Où vivaient noblement ces bons religieux,
Qui depuis, affranchis de leurs règles austères,
Se sont vus dépouillés par des lois trop sévères…
Je vous aimais surtout, enfants de Saint-Benoît,
De Cluny, de Saint-Maur, heureux propriétaires…
Je sais qu’on a prouvé que vous aviez grand tort.
Que ne prouve-t-on pas quand on est le plus fort ?
Retraite du repos, des vertus solitaires,
Cloîtres majestueux, fortunés monastères,
Je vous ai vus tomber, le cœur gros de soupirs,
Mais je vous ai gardé d’éternels souvenirs.
« L’imagination, dit Chateaubriand, s’est représenté les possessions d’un monastère comme une chose sans aucun rapport avec ce qui existait auparavant : erreur capitale.
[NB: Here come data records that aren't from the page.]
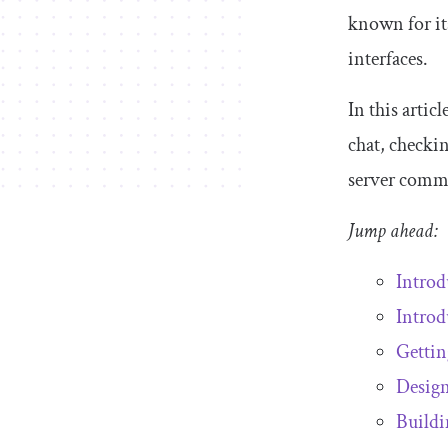
known for its
interfaces.
In this artic
chat, checki
server comm
Jump ahead:
Introd
Introd
Gettin
Design
Buildi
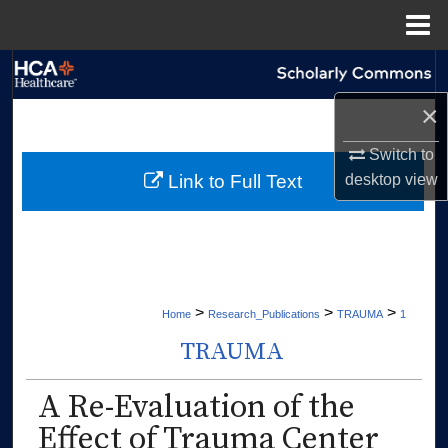
Menu
Home
Search
×
Browse Collections
Switch to
My Account
desktop
view
Link to Full Text
About
Digital Commons Network™
>
>
>
Home
Research_Publications
TRAUMA
1
TRAUMA
A Re-Evaluation of the
Effect of Trauma Center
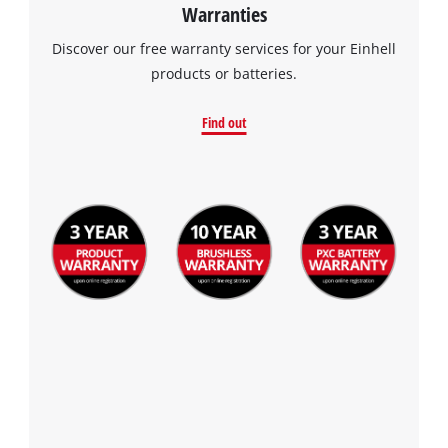
Warranties
Discover our free warranty services for your Einhell
products or batteries.
Find out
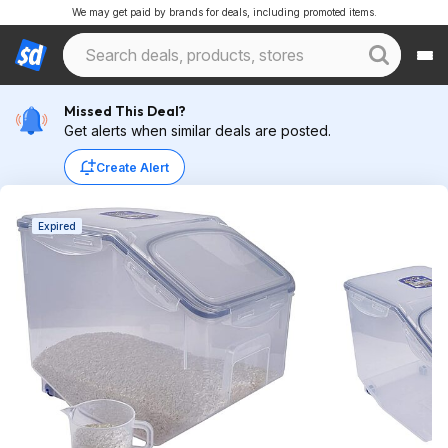
We may get paid by brands for deals, including promoted items.
Missed This Deal?
Get alerts when similar deals are posted.
Create Alert
Expired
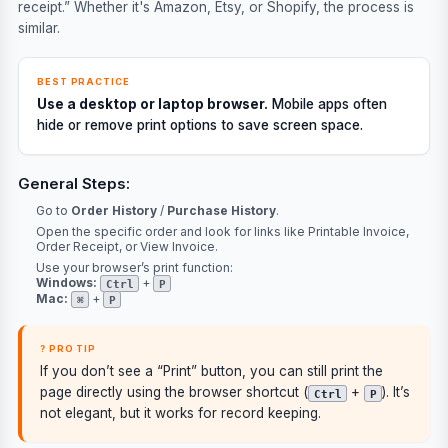
receipt.” Whether it's Amazon, Etsy, or Shopify, the process is
similar.
BEST PRACTICE
Use a desktop or laptop browser.
Mobile apps often
hide or remove print options to save screen space.
General Steps:
Go to
Order History
/
Purchase History
.
Open the specific order and look for links like
Printable Invoice
,
Order Receipt
, or
View Invoice
.
Use your browser’s print function:
Windows:
+
Ctrl
P
Mac:
+
⌘
P
? PRO TIP
If you don’t see a “Print” button, you can still print the
page directly using the browser shortcut (
+
). It’s
Ctrl
P
not elegant, but it works for record keeping.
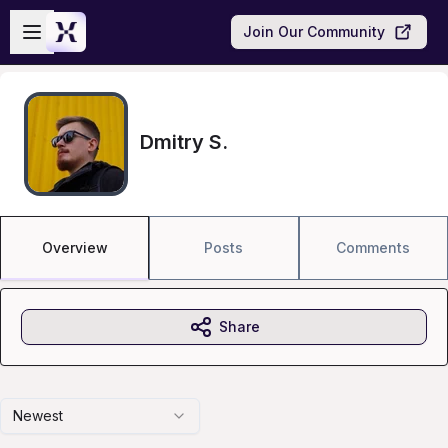
Skip to main content
Open sidebar
Join Our Community
Dmitry S.
Overview
Posts
Comments
Share
Newest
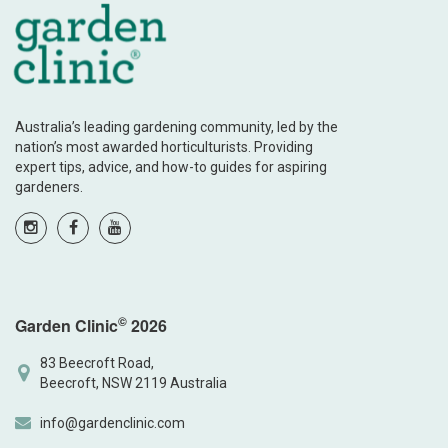
Australia’s leading gardening community, led by the
nation’s most awarded horticulturists. Providing
expert tips, advice, and how-to guides for aspiring
gardeners.
©
Garden Clinic
2026
83 Beecroft Road,
Beecroft, NSW 2119 Australia
info@gardenclinic.com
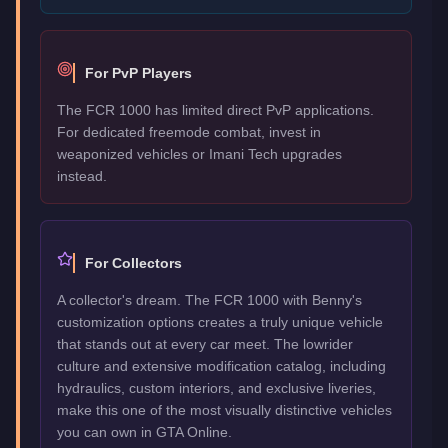
For PvP Players
The FCR 1000 has limited direct PvP applications.
For dedicated freemode combat, invest in
weaponized vehicles or Imani Tech upgrades
instead.
For Collectors
A collector's dream. The FCR 1000 with Benny's
customization options creates a truly unique vehicle
that stands out at every car meet. The lowrider
culture and extensive modification catalog, including
hydraulics, custom interiors, and exclusive liveries,
make this one of the most visually distinctive vehicles
you can own in GTA Online.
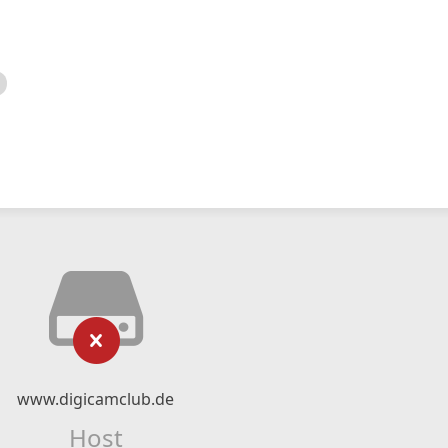
www.digicamclub.de
Host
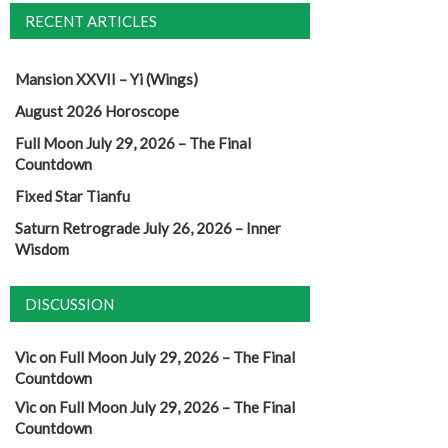
RECENT ARTICLES
Mansion XXVII – Yi (Wings)
August 2026 Horoscope
Full Moon July 29, 2026 – The Final
Countdown
Fixed Star Tianfu
Saturn Retrograde July 26, 2026 – Inner
Wisdom
DISCUSSION
Vic
on
Full Moon July 29, 2026 – The Final
Countdown
Vic
on
Full Moon July 29, 2026 – The Final
Countdown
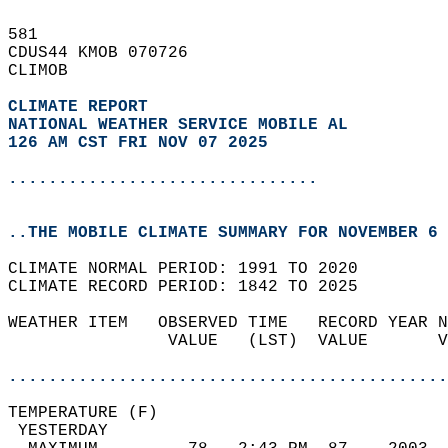
581   
CDUS44 KMOB 070726  
CLIMOB  
CLIMATE REPORT 
NATIONAL WEATHER SERVICE MOBILE AL
126 AM CST FRI NOV 07 2025
...............................
..THE MOBILE CLIMATE SUMMARY FOR NOVEMBER 6 
CLIMATE NORMAL PERIOD: 1991 TO 2020  
CLIMATE RECORD PERIOD: 1842 TO 2025  
WEATHER ITEM   OBSERVED TIME   RECORD YEAR N
                VALUE   (LST)  VALUE       V
                                            
............................................
TEMPERATURE (F)                             
 YESTERDAY                                  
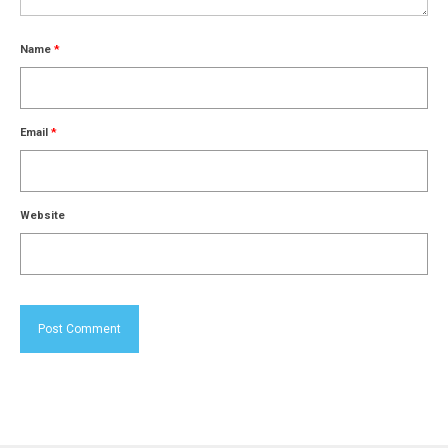
Name
*
Email
*
Website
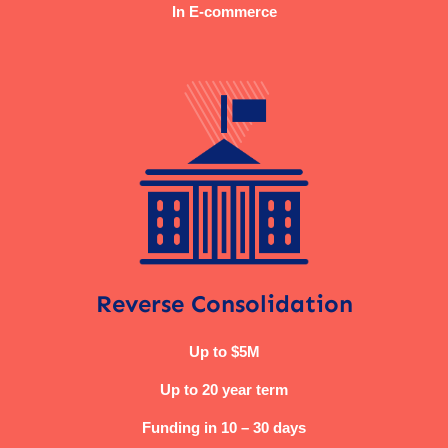
In E-commerce
Reverse Consolidation
Up to $5M
Up to 20 year term
Funding in 10 – 30 days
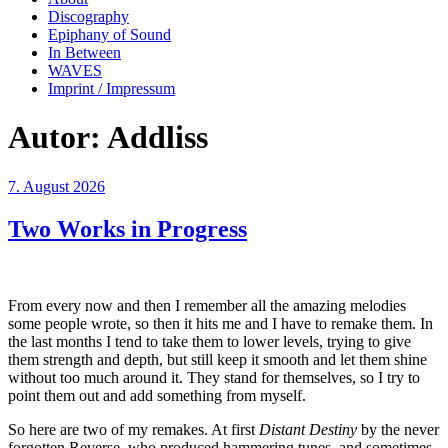
Discography
Epiphany of Sound
In Between
WAVES
Imprint / Impressum
Autor:
Addliss
Veröffentlicht
7. August 2026
am
Two Works in Progress
From every now and then I remember all the amazing melodies
some people wrote, so then it hits me and I have to remake them. In
the last months I tend to take them to lower levels, trying to give
them strength and depth, but still keep it smooth and let them shine
without too much around it. They stand for themselves, so I try to
point them out and add something from myself.
So here are two of my remakes. At first
Distant Destiny
by the never
forgotten Reverse, who produced hammering tunes, and sometimes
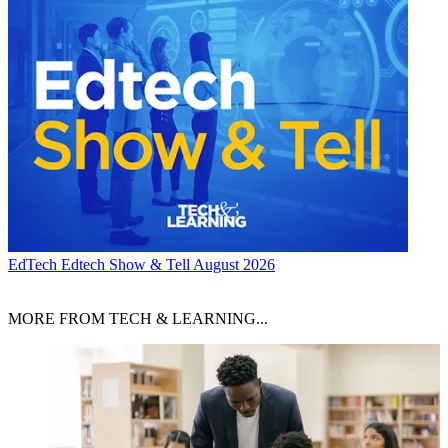
EdTech
Edtech Show & Tell August 2026
MORE FROM TECH & LEARNING...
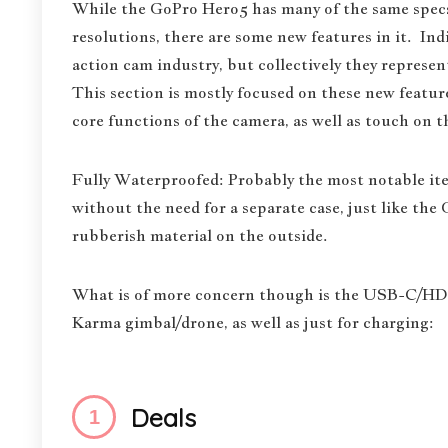
While the GoPro Hero5 has many of the same specs
resolutions, there are some new features in it. Indi
action cam industry, but collectively they represe
This section is mostly focused on these new feature
core functions of the camera, as well as touch on t
Fully Waterproofed: Probably the most notable ite
without the need for a separate case, just like the
rubberish material on the outside.
What is of more concern though is the USB-C/HDM
Karma gimbal/drone, as well as just for charging:
Deals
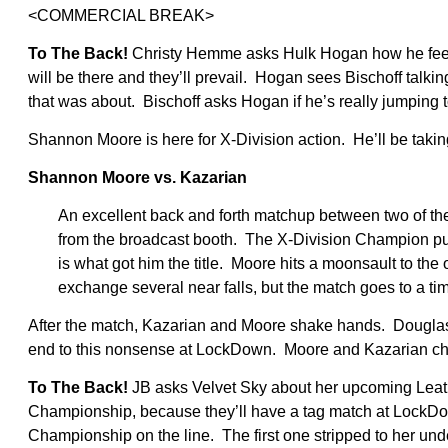
<COMMERCIAL BREAK>
To The Back!
Christy Hemme asks Hulk Hogan how he feel
will be there and they’ll prevail. Hogan sees Bischoff talki
that was about. Bischoff asks Hogan if he’s really jumping to
Shannon Moore is here for X-Division action. He’ll be takin
Shannon Moore vs. Kazarian
An excellent back and forth matchup between two of th
from the broadcast booth. The X-Division Champion puts 
is what got him the title. Moore hits a moonsault to the
exchange several near falls, but the match goes to a tim
After the match, Kazarian and Moore shake hands. Douglas 
end to this nonsense at LockDown. Moore and Kazarian cha
To The Back!
JB asks Velvet Sky about her upcoming Leath
Championship, because they’ll have a tag match at LockD
Championship on the line. The first one stripped to her und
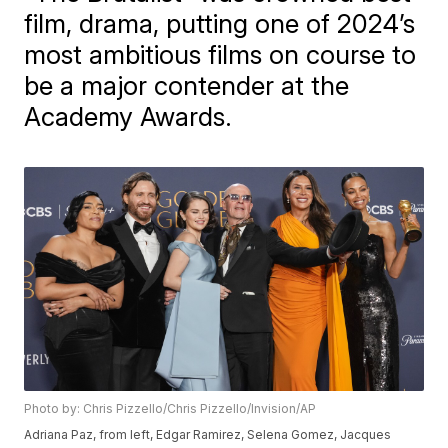
film, drama, putting one of 2024’s
most ambitious films on course to
be a major contender at the
Academy Awards.
Photo by: Chris Pizzello/Chris Pizzello/Invision/AP
Adriana Paz, from left, Edgar Ramirez, Selena Gomez, Jacques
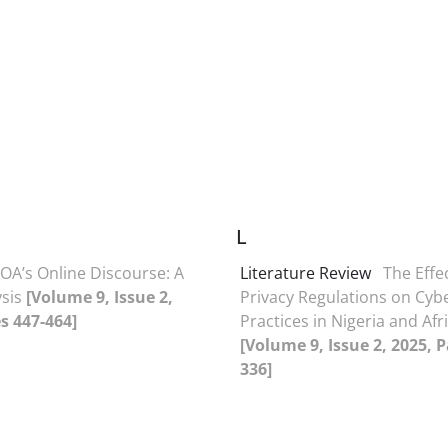
L
OA’s Online Discourse: A
Literature Review
The Effe
ysis
[Volume 9, Issue 2,
Privacy Regulations on Cyb
s 447-464]
Practices in Nigeria and Afr
[Volume 9, Issue 2, 2025, 
336]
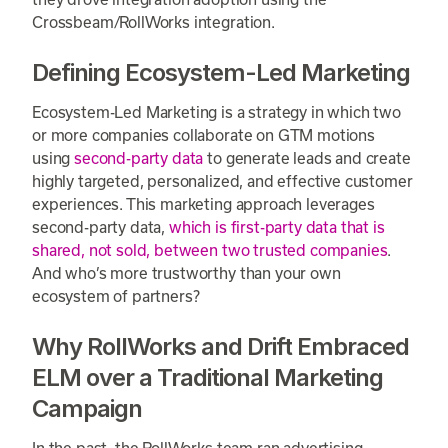
Crossbeam/RollWorks integration.
Defining Ecosystem-Led Marketing
Ecosystem-Led Marketing is a strategy in which two
or more companies collaborate on GTM motions
using
second-party data
to generate leads and create
highly targeted, personalized, and effective customer
experiences. This marketing approach leverages
second-party data,
which is first-party data that is
shared, not sold, between two trusted companies
.
And who’s more trustworthy than your own
ecosystem of partners?
Why RollWorks and Drift Embraced
ELM over a Traditional Marketing
Campaign
In the past, the RollWorks team ran advertising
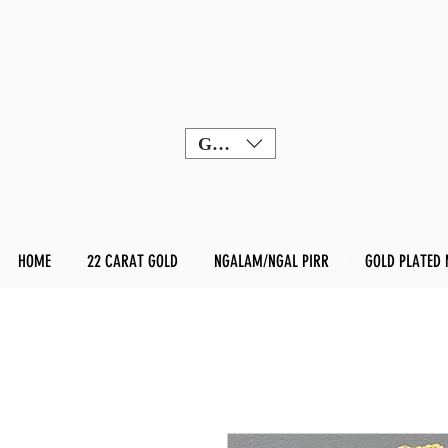
GBP (£)
HOME
22 CARAT GOLD
NGALAM/NGAL PIRR
GOLD PLATED 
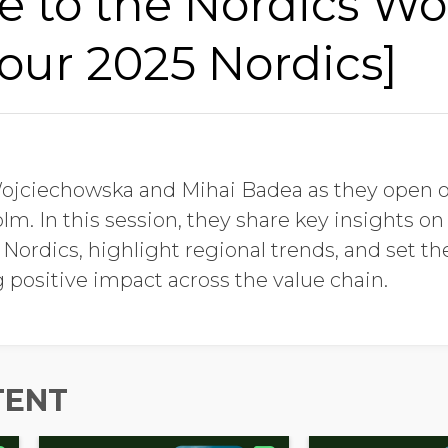
 to the Nordics Wo
Last Name
our 2025 Nordics]
Job Title
Wojciechowska and Mihai Badea as they open 
Company Name
lm. In this session, they share key insights on
ordics, highlight regional trends, and set the
 positive impact across the value chain.
Global Annual Revenue
Industry
TENT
Une abbaye n’était autre chose que la demeure d’un riche patricien romain, avec les diverses classes d’esclaves et d’ouvriers attachés au service de la propriété et du propriétaire, avec les villes et les villages de leur dépendance. Le père abbé était le maître ; les moines, comme les affranchis de ce maître, cultivaient les sciences, les lettres et les arts. Les yeux même n’étaient frappés d’aucune différence dans l’extérieur de l’abbaye et de ses habitants ; un monastère était une maison romaine pour l’architecture : le portique ou le cloître au milieu, avec les petites chambres au pourtour du cloître… L’abbaye, pour le répéter, n’était donc qu’une maison romaine ; mais cette maison devint bien de mainmorte par la loi ecclésiastique, et acquit par la loi féodale une sorte de souveraineté : elle eut sa justice, ses chevaliers et ses soldats ; petit état complet dans toutes ses parties, et en même temps ferme expérimentale, manufacture (on y faisait de la toile et des draps) et école. »
L’Almanach royal de 1787 donne la liste des abbayes en commende, c’est-à-dire données non à de véritables moines ou religieux, ayant fait les vœux et portant l’habit d’un ordre, mais à des séculiers tonsurés. On en compte 649. Les moindres sont d’un revenu de 2,000 livres, et c’est le plus petit nombre. La moyenne proportionnelle est de 16,000 livres de rente. Le revenu de quelques-unes s’élève au chiffre de 50, 80 et même 100,000 livres de rente. C’est là ce qu’autrefois on appelait un bénéfice. Ces abbayes se donnaient aux cadets des familles nobles.